And he is right, for, as the sky flashes rosy red, we see you afar off coming across the fields. A sight you are, indeed, as you come nearer, with your torn clothes and scratched faces! But Joyce's mother gives a cry of joy and precipitates herself across the flat and along the gangway, hatless, and clasps her daughter in her arms as if she would never let her go again. You and I are not so emotional, but I'm jolly glad to see you again!

You shall tell your story in your own words. I wrote it down exactly as you told it to me, so that your people might have it.


THE FIRST THING WE SAW WERE TWO HUGE ELEPHANTS.

CHAPTER XXV

JIM'S STORY

Joyce's a brick. She can do most things boys can, and we soon began racing each other along those little raised bits of earth between the beds in the paddy fields. I splashed right in once or twice and we shrieked with laughter. By and by we found ourselves through that and out on a flat place covered with thorns. They weren't very high mostly, and we didn't feel them through our shoes, but now and again one caught us on the ankles and then didn't we hop! By the time we had reached the road I suppose we had lost sight of you altogether. I didn't think about it. I just had a feeling we must scramble on in that fizzing red sunset light, and then when we got tired turn plump round and go straight back to the ship the same way. I didn't really think about it, though.

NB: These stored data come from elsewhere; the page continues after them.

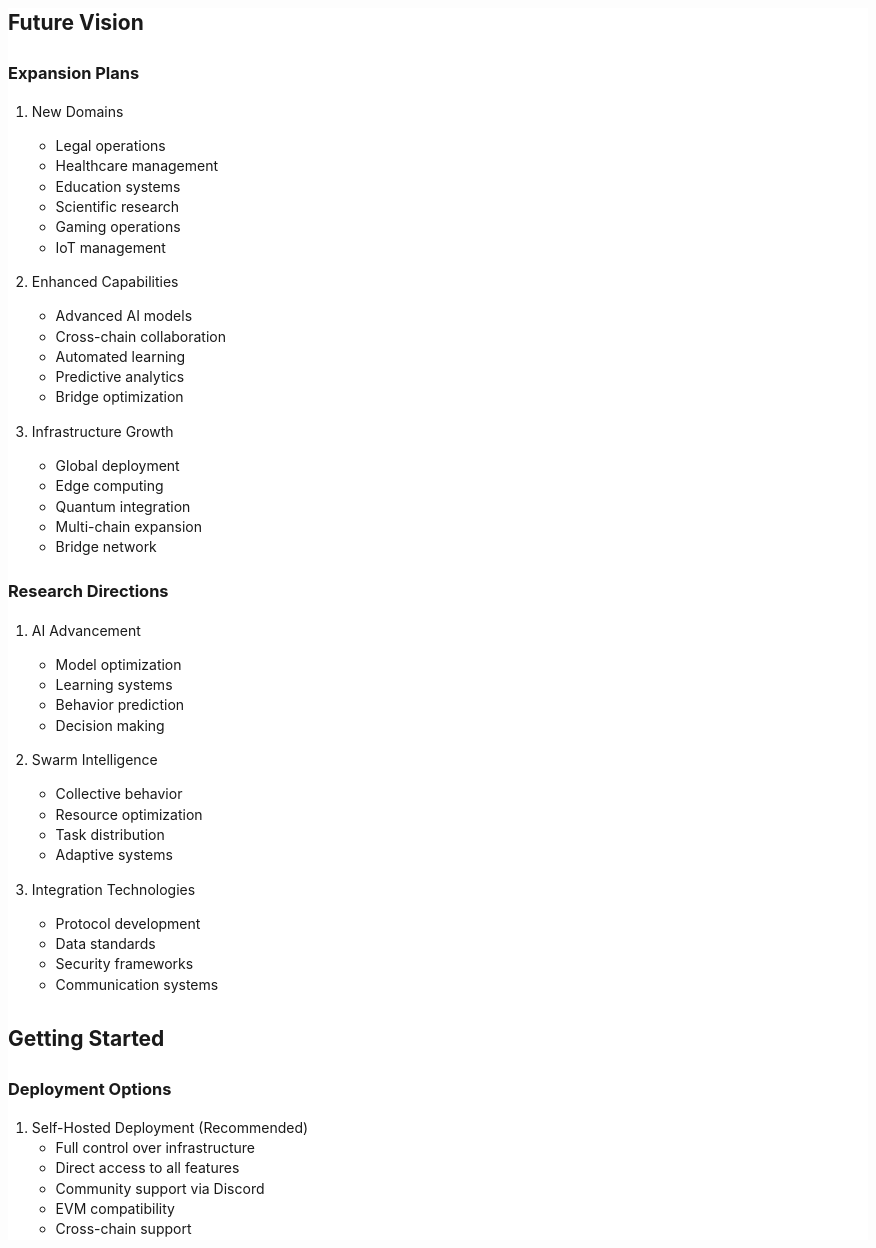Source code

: ## Future Vision

### Expansion Plans
1. New Domains
   - Legal operations
   - Healthcare management
   - Education systems
   - Scientific research
   - Gaming operations
   - IoT management

2. Enhanced Capabilities
   - Advanced AI models
   - Cross-chain collaboration
   - Automated learning
   - Predictive analytics
   - Bridge optimization

3. Infrastructure Growth
   - Global deployment
   - Edge computing
   - Quantum integration
   - Multi-chain expansion
   - Bridge network

### Research Directions
1. AI Advancement
   - Model optimization
   - Learning systems
   - Behavior prediction
   - Decision making

2. Swarm Intelligence
   - Collective behavior
   - Resource optimization
   - Task distribution
   - Adaptive systems

3. Integration Technologies
   - Protocol development
   - Data standards
   - Security frameworks
   - Communication systems

## Getting Started

### Deployment Options

1. Self-Hosted Deployment (Recommended)
   - Full control over infrastructure
   - Direct access to all features
   - Community support via Discord
   - EVM compatibility
   - Cross-chain support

The road? Yes, it was a sort of a road, at least it was a clear space marked all over with deep ruts and lined by little trees, and it ran ever so far both ways, as Euclid says a line does. The first thing we saw were two huge elephants, striding along with a wooden thing on the neck of one, banging and rattling as his head went up and down. A man was sitting on his neck and he took no notice of us at all, but they—the elephants, I mean—just loped along in that swinging way they do; I think it must make anyone sea-sick to be on their backs. We stared at them till they got far away. Then I discovered that the little trees were mimosa, which shrivel up when you touch them. They had dropped seeds on the ground, I suppose, for under them were tiny little mimosas, not trees but scrub stuff. Joyce had never seen any, and when I rubbed my hand across them and she saw them wither up, she cried out, "What a shame! Dear little things, don't be afraid of me!" and plumped herself down beside them to cuddle them, but they withered more than ever. How we laughed! The ones I had withered first were just beginning to come right again, and I was going to make them shut up once more, and she had caught my hand to stop me, when we heard a noise and looked up, and there was a great buffalo coming right at us with his nose stuck up straight in the air as if he smelt something nasty. You never saw anything so comic! Joyce cried out, "Oh, what a darling!" But into my head, quick as lightning, came what you told me about buffaloes, who hate Europeans savagely, though a Burmese child of four can drive them with a twig. I grabbed Joyce's hand and pulled her up, and then I saw he was coming for us and no mistake, with his nose up in that absurd fashion, and his great horns sticking out. We made a bolt for the nearest tree just as the buffalo plunged across the place we had been, like a runaway motor-car. Then he stopped and looked funny. All at once he caught sight of my topee, which had fallen off and rolled away a bit, and up went his nose again, and when he reached it down went his head and into it like a battering-ram; and didn't he make the clods fly as he spiked his horns into it. The trees were not very high, and had smooth stems so far up, and then a lot of branches. If we could get up there we'd be all right.